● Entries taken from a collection
....
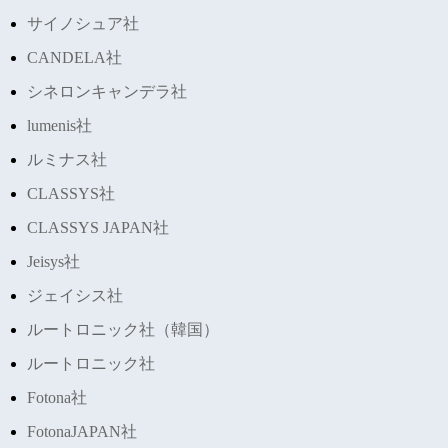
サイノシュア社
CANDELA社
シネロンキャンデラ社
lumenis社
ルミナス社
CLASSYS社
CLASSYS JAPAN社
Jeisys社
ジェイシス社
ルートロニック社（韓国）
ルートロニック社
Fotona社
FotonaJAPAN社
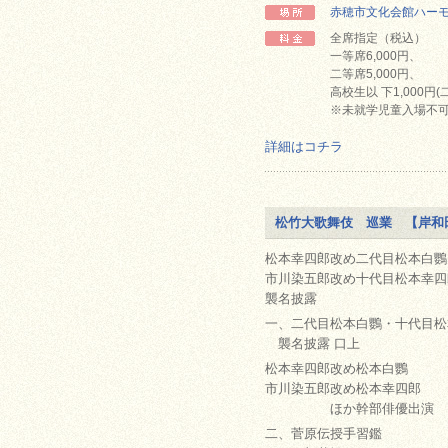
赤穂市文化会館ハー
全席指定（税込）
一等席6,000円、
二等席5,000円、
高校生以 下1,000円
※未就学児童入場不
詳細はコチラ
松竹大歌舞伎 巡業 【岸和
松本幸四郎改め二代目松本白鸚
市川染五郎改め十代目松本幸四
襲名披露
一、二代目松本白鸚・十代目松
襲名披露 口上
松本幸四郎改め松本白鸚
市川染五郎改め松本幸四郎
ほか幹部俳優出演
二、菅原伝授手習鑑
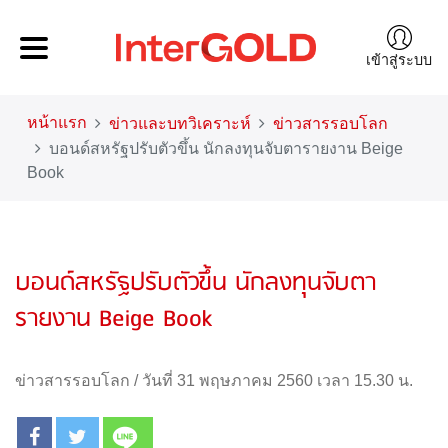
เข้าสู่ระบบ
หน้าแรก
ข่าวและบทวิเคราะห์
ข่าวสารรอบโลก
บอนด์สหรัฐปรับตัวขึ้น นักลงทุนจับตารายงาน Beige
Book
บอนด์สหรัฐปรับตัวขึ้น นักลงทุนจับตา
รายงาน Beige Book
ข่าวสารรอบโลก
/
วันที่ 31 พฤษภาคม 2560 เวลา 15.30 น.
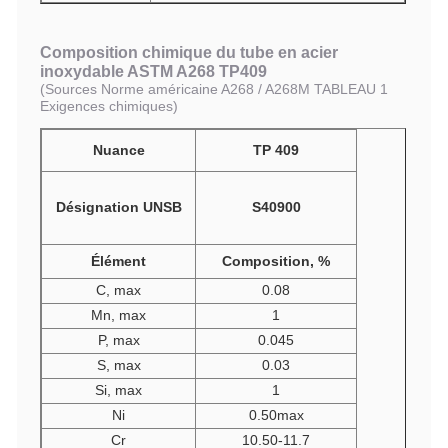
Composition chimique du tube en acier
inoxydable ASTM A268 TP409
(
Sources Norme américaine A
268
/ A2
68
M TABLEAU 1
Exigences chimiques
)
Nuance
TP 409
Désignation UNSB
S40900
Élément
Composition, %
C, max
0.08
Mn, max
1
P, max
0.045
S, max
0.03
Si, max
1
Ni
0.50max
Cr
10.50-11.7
....
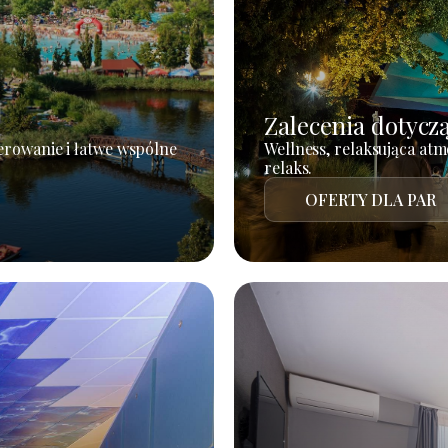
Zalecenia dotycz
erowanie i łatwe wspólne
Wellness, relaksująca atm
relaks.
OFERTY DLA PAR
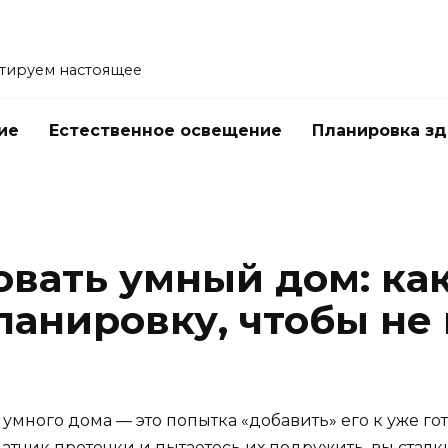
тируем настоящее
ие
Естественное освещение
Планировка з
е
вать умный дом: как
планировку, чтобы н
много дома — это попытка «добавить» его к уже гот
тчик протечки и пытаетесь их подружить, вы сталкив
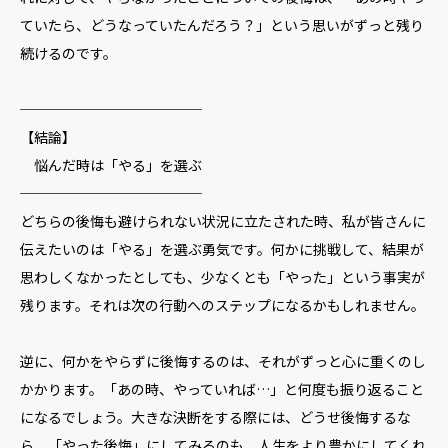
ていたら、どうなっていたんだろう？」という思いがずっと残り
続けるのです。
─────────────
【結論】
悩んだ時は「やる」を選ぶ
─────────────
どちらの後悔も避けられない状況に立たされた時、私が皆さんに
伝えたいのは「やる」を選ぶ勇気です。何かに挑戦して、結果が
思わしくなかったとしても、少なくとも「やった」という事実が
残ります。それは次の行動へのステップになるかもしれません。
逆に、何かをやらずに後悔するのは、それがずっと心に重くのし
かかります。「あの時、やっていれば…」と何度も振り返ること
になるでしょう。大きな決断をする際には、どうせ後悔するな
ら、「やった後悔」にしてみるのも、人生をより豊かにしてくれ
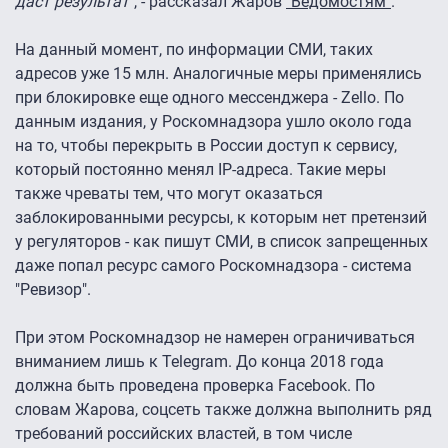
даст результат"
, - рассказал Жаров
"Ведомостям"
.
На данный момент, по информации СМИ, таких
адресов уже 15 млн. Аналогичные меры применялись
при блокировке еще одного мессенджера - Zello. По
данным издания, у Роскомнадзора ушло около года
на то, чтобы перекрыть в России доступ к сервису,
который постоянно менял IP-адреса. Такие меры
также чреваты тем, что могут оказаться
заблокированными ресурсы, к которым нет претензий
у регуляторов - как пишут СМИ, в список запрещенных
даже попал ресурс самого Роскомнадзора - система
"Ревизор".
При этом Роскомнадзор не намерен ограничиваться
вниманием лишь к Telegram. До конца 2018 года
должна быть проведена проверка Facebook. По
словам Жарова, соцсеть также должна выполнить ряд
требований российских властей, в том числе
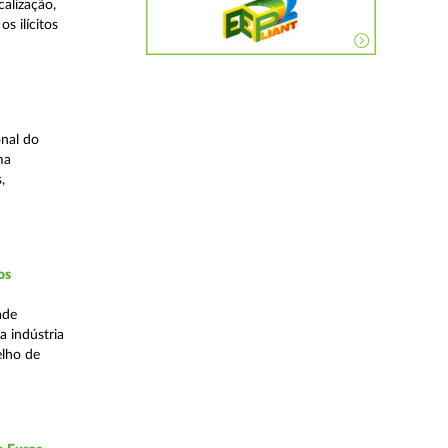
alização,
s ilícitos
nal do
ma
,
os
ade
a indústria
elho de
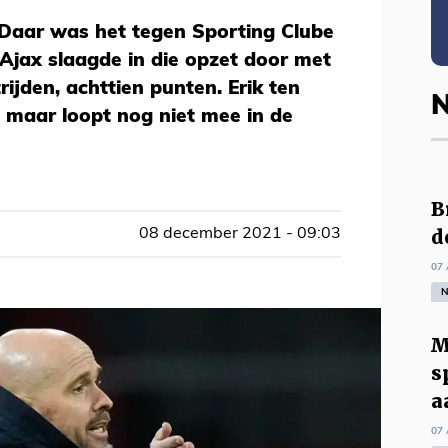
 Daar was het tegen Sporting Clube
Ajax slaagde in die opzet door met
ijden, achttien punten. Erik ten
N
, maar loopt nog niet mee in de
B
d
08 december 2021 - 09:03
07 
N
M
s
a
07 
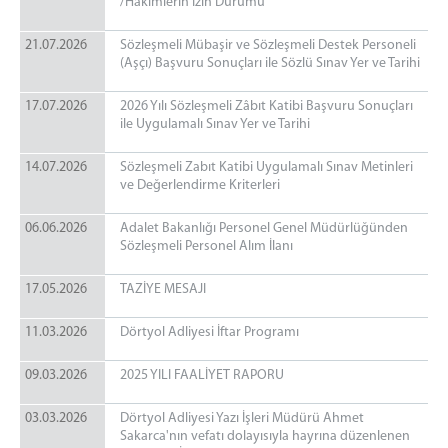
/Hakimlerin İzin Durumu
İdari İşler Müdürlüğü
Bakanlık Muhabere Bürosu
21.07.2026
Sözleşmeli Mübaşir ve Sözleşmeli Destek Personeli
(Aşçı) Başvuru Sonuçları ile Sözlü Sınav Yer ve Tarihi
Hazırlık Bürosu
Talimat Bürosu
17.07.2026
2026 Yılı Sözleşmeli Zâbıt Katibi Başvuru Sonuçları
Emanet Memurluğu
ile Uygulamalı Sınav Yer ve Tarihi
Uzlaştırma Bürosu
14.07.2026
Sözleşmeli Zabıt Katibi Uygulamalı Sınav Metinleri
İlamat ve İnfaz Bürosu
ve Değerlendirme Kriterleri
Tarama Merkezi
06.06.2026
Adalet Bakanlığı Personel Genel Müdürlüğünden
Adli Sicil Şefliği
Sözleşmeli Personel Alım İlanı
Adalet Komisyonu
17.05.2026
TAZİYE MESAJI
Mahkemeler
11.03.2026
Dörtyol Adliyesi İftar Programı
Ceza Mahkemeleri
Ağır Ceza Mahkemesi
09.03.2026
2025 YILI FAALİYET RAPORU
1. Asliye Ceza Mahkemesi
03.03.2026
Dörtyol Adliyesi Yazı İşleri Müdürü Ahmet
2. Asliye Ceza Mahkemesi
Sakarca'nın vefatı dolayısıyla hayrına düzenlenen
....
● EXERCISE PROMPT
Could you update the material from the line containing "Zalecenia dotycz" through the line containing "тчик протечки и" by changing "Естественное" to "Искусственное" and keeping everything else unchanged? Leave the pictures out of the answer.

● WRITTEN ANSWER
Zalecenia dotycz
erowanie i łatwe wspólne
Wellness, relaksująca atm
relaks.
OFERTY DLA PAR
тируем настоящее
ие
Искусственное освещение
Планировка з
е
вать умный дом: как
планировку, чтобы н
много дома — это попытка «добавить» его к уже гот
тчик протечки и пытаетесь их подружить, вы сталкив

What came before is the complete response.